For the listing below, report all lines that hold the word "pyautogui".

Material supplied:
•••••
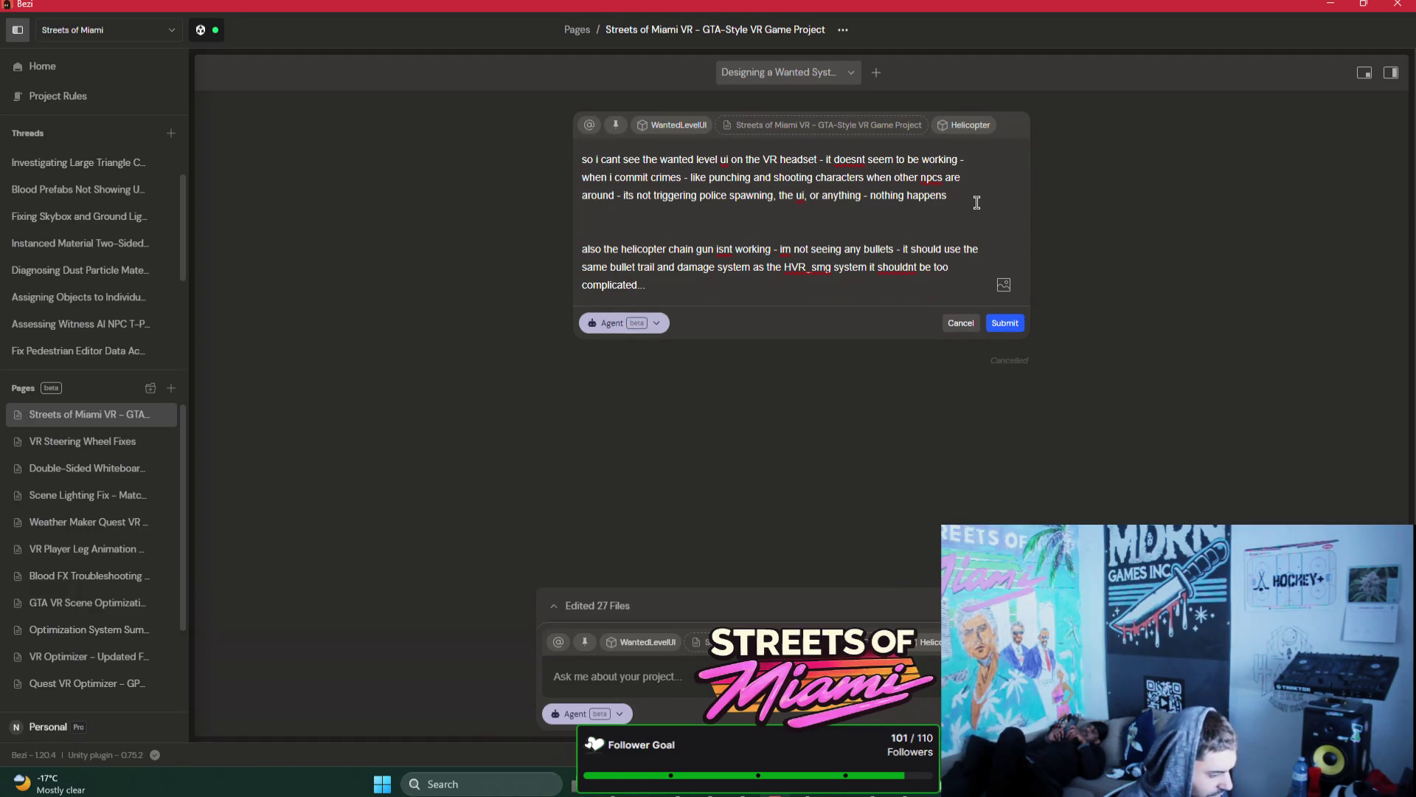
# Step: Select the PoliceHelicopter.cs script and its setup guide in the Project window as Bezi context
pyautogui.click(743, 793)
•••••
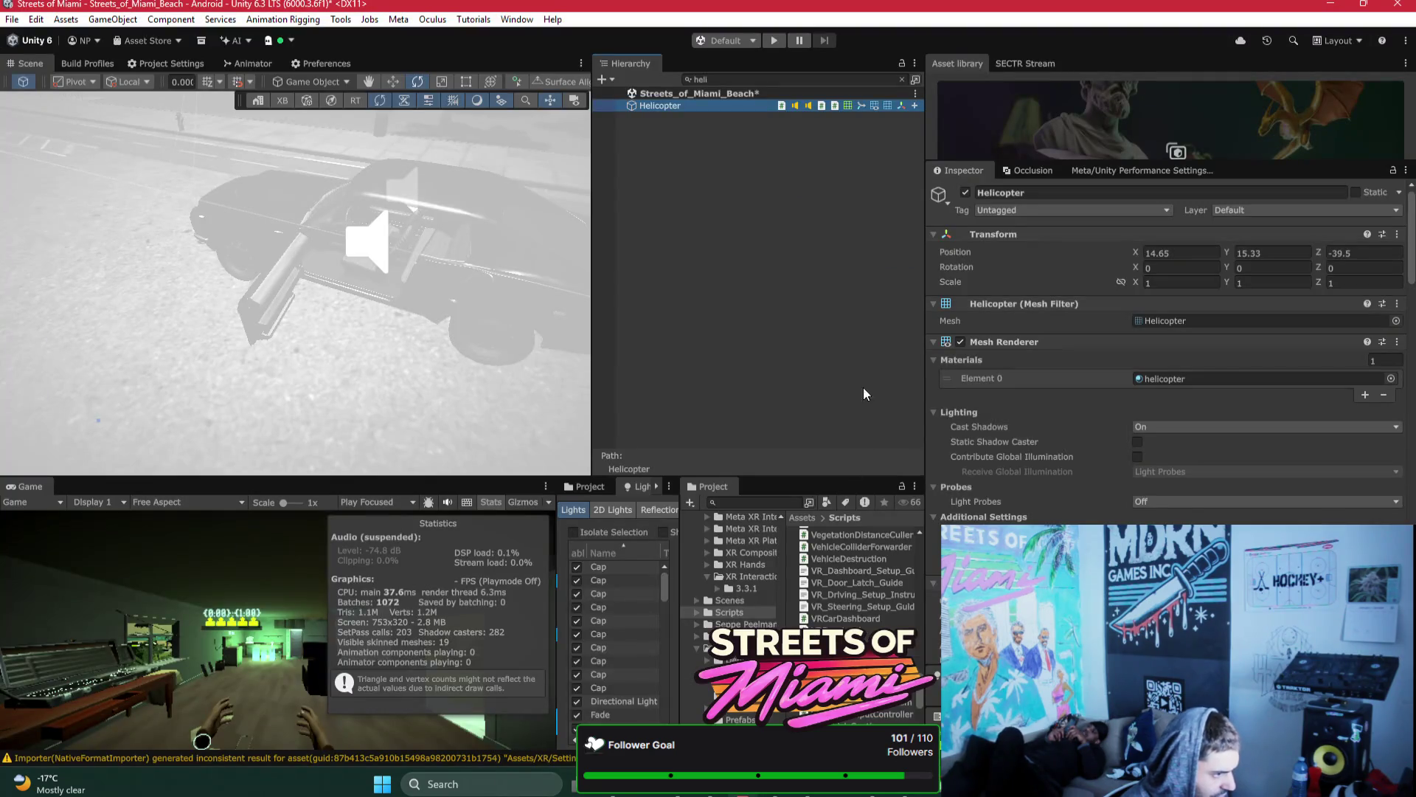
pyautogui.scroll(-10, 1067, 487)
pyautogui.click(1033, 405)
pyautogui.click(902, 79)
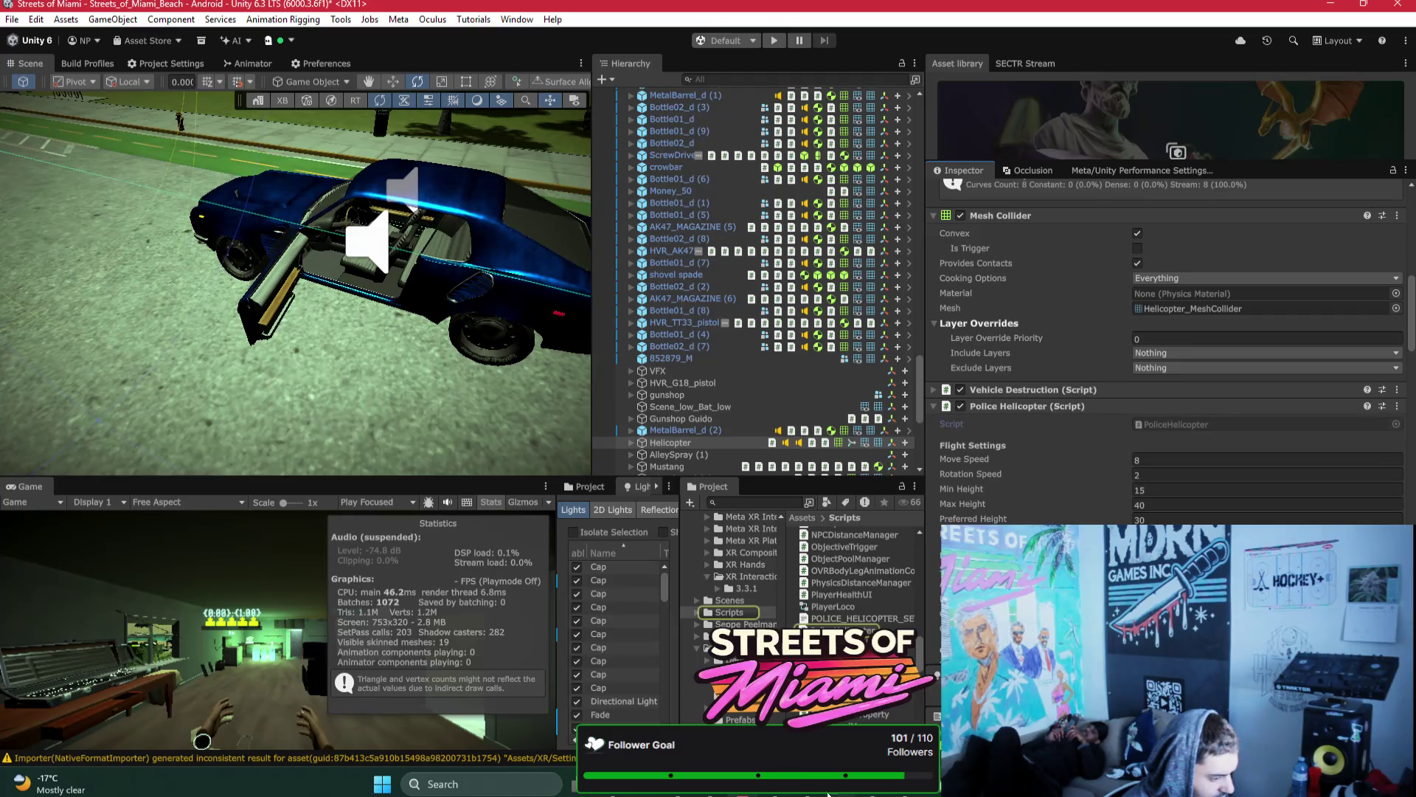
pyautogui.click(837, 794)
•••••
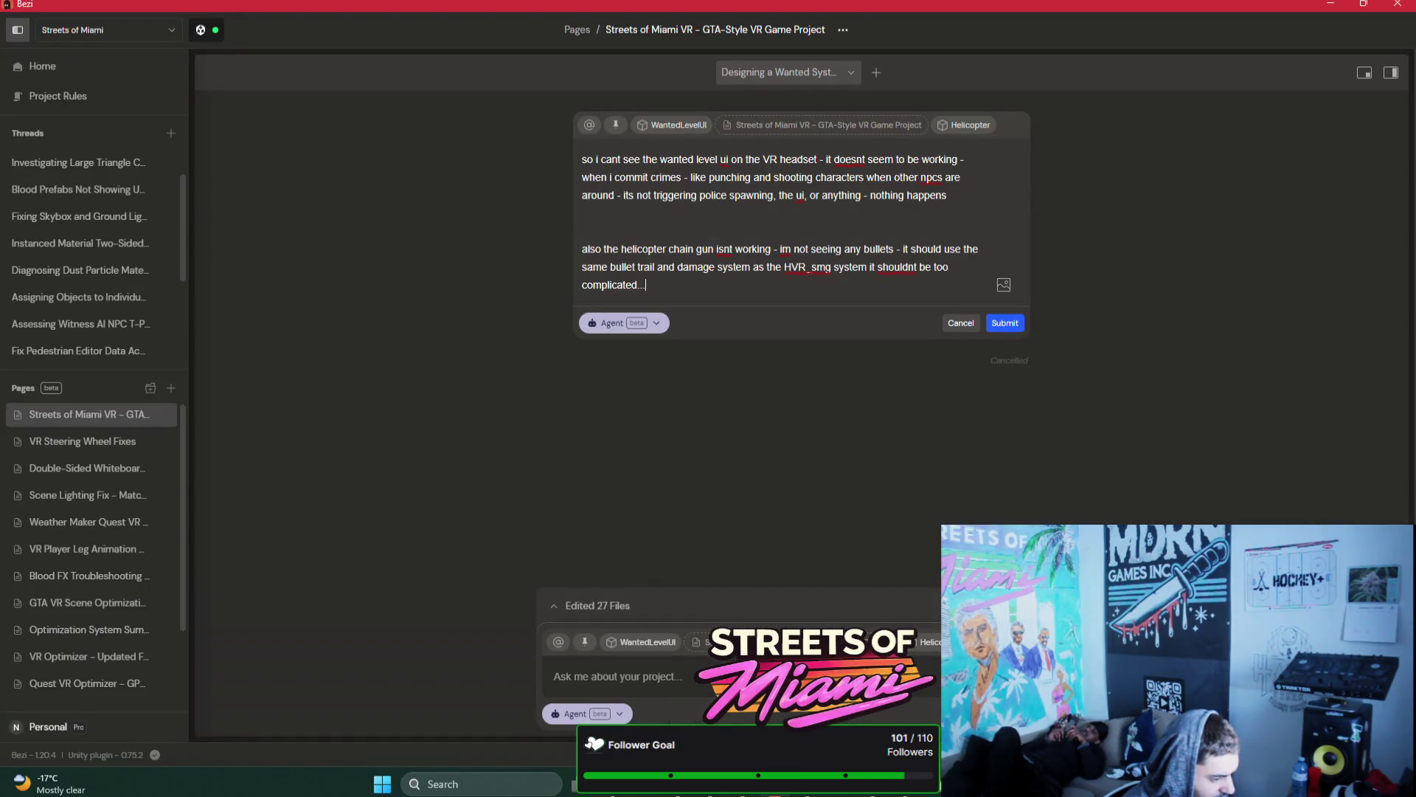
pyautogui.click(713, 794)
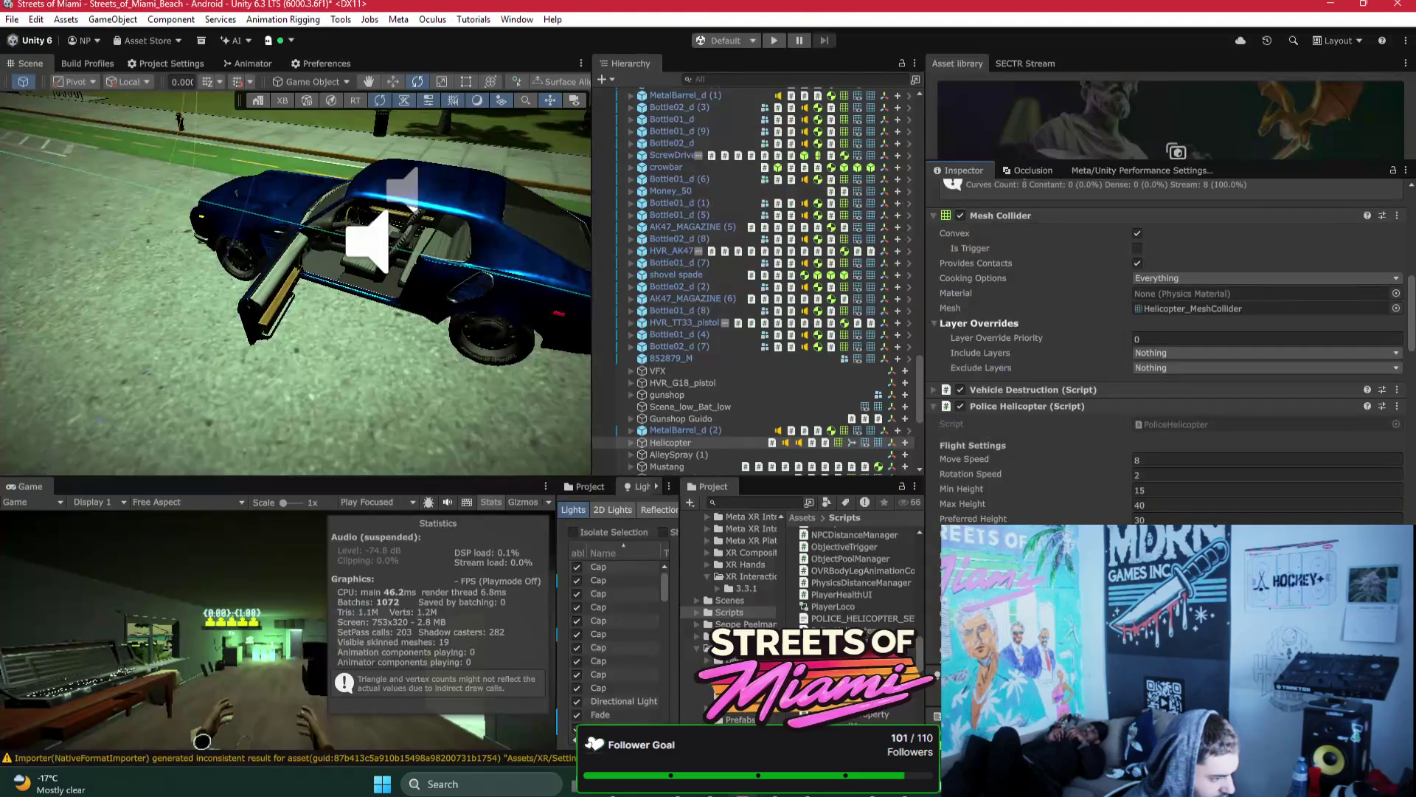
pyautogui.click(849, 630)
•••••
Solution for this problem:
pyautogui.click(743, 793)
pyautogui.scroll(-10, 1067, 487)
pyautogui.click(1033, 405)
pyautogui.click(902, 79)
pyautogui.click(837, 794)
pyautogui.click(713, 794)
pyautogui.click(849, 630)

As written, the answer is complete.